C’est par volonté de mettre en place un cadre juridique innovant que la République démocratique du Congo a traduit une incitation permettant d’asseoir les principes objectifs capables d’apporter des réponses satisfaisantes à la structure opérationnelle de la préparation et de la passation des contrats de Partenariat Public -Privé : (i) la concurrence dans son octroi, (ii) la transparence dans les procédures d’octroi et d’exécution, (iii) l’égalité de traitement des candidats et soumissionnaires, (iv) , la légalité des prestations et l’égalité des usagers à l’accès au service public, (v) la promotion de l’expertise nationale, (vi) la continuité et l’adaptation des services publics, (vii) la sécurisation des investissements privés, (viii) la performance et l’efficience des prestations.


3. Le cadre institutionnel créé par la loi et les contours de leur opérationnalité

a) Cadre institutionnel

Le cadre institutionnel du partenariat public - privé est constitué des institutions et organismes chargés de la conception du plan de développement national et de la gestion des investissements, de conseil, de conclusion, d’approbation, de régulation et de contrôle des partenariats publics- privés.

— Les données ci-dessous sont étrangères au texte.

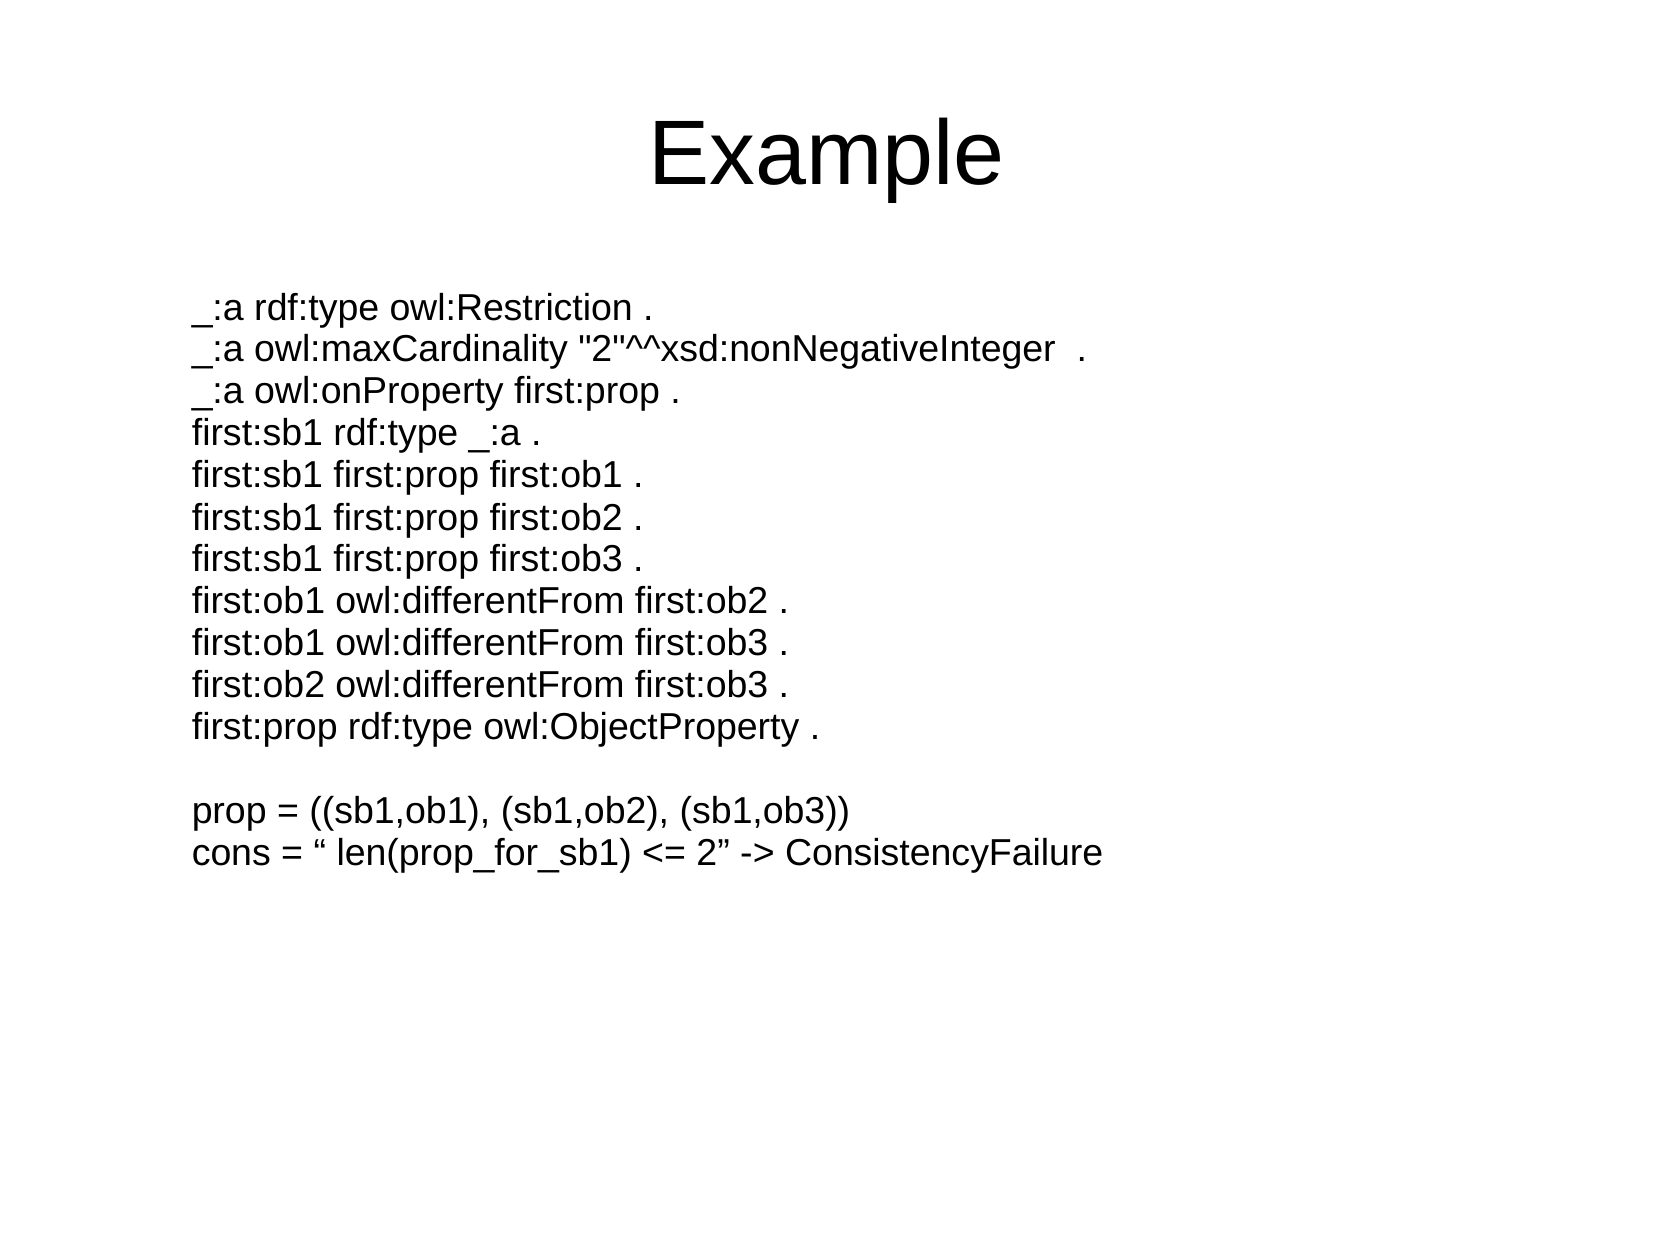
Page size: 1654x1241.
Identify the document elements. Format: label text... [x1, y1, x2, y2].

title Example [82, 49, 1571, 257]
text_box _:a rdf:type owl:Restriction . _:a owl:maxCardinality "2"^^xsd:nonNegativeInteger . _:a owl:onProperty first:prop . first:sb1 rdf:type _:a . first:sb1 first:prop first:ob1 . first:sb1 first:prop first:ob2 . first:sb1 first:prop first:ob3 . first:ob1 owl:differentFrom first:ob2 . first:ob1 owl:differentFrom first:ob3 . first:ob2 owl:differentFrom first:ob3 . first:prop rdf:type owl:ObjectProperty . prop = ((sb1,ob1), (sb1,ob2), (sb1,ob3)) cons = “ len(prop_for_sb1) <= 2” -> ConsistencyFailure [177, 278, 1211, 1034]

Il s’agit des institutions suivantes :

- Le Pouvoir central, la Province et les Entités Territoriales Décentralisées (ETD) ;

- L’Autorité contractante ;

- L’Etablissement public ;

- L’Autorité de régulation des Marchés publics ;

- L’Autorité Approbatrice ;


b) Opérationnalité des structures créées par la loi


b.1) Le Pouvoir central, la Province et l’entité territoriale décentralisée


La loi indique que le pouvoir central, la Province et l’Entité Territoriale Décentralisée, chacun dans les limites de ses compétences et attributions, proposent et mettent en œuvre le plan de développement, la politique et les stratégies dans le domaine de partenariat public – privé. Le Ministre ayant le Plan dans ses attributions coordonne le secteur de partenariat public – privé (Article 17 de la loi n°18/016 du 9 juillet 2018 relative au Partenariat Public – Privé).


Par ailleurs, il faut savoir que cette loi consacre le principe de « la gestion centralisée des partenariats publics – privés » en confiant la responsabilité de la coordination du secteur au niveau du Gouvernement au détriment de la décentralisation de la procédure de passation comme dans les marchés publics. Cela se justifie dans le sens que la loi ne reconnaît pas aux provinces et aux ETD la possibilité d’adopter des règles d’organisation (adoption de l’Edit par l’Assemblée provinciale fixant les modalités d’organisation et de gestion des contrats de partenariat public- privé en province) et de mise en place des structures de gestion de ce secteur par les Provinces et les ETD.


b.2) L’Autorité contractante


La Loi définit l’Autorité contractante comme étant « toute personne morale de droit public ou personne morale de droit privé dûment mandatée par une autorité publique compétente, qui, dans le cadre de ses attributions, confie à un tiers les opérations visées articles 3, 4 et 5 de la loi ».


Dans la compréhension du cadre institutionnel défini par la loi, il n’est nullement déterminé le rapport entre une Autorité contractante reconnue au sens de la loi relative au marchés publics (Pouvoir central, Province, ETD, les Entreprises étatiques et paraétatiques), qui joue le rôle principal dans le cadre de la gestion des activités menées au sein d’une Cellule de Gestion des Projets et Marches Publics (CGPMP), à celle précisée au sens de la loi dont nulle précision n’a été indiquée. Le rôle de l’Autorité contractante reste donc obscur au sens de cette loi.


b.3) L’Etablissement public


La loi indique que le Gouvernement crée un établissement public chargé de conseil, de la coordination des activités et de l’encadrement de la conclusion de contrat de partenariat public – privé. Cet Etablissement dont les missions sont définies à l’article 19 de la loi relève du Ministère ayant le Plan dans ses attributions.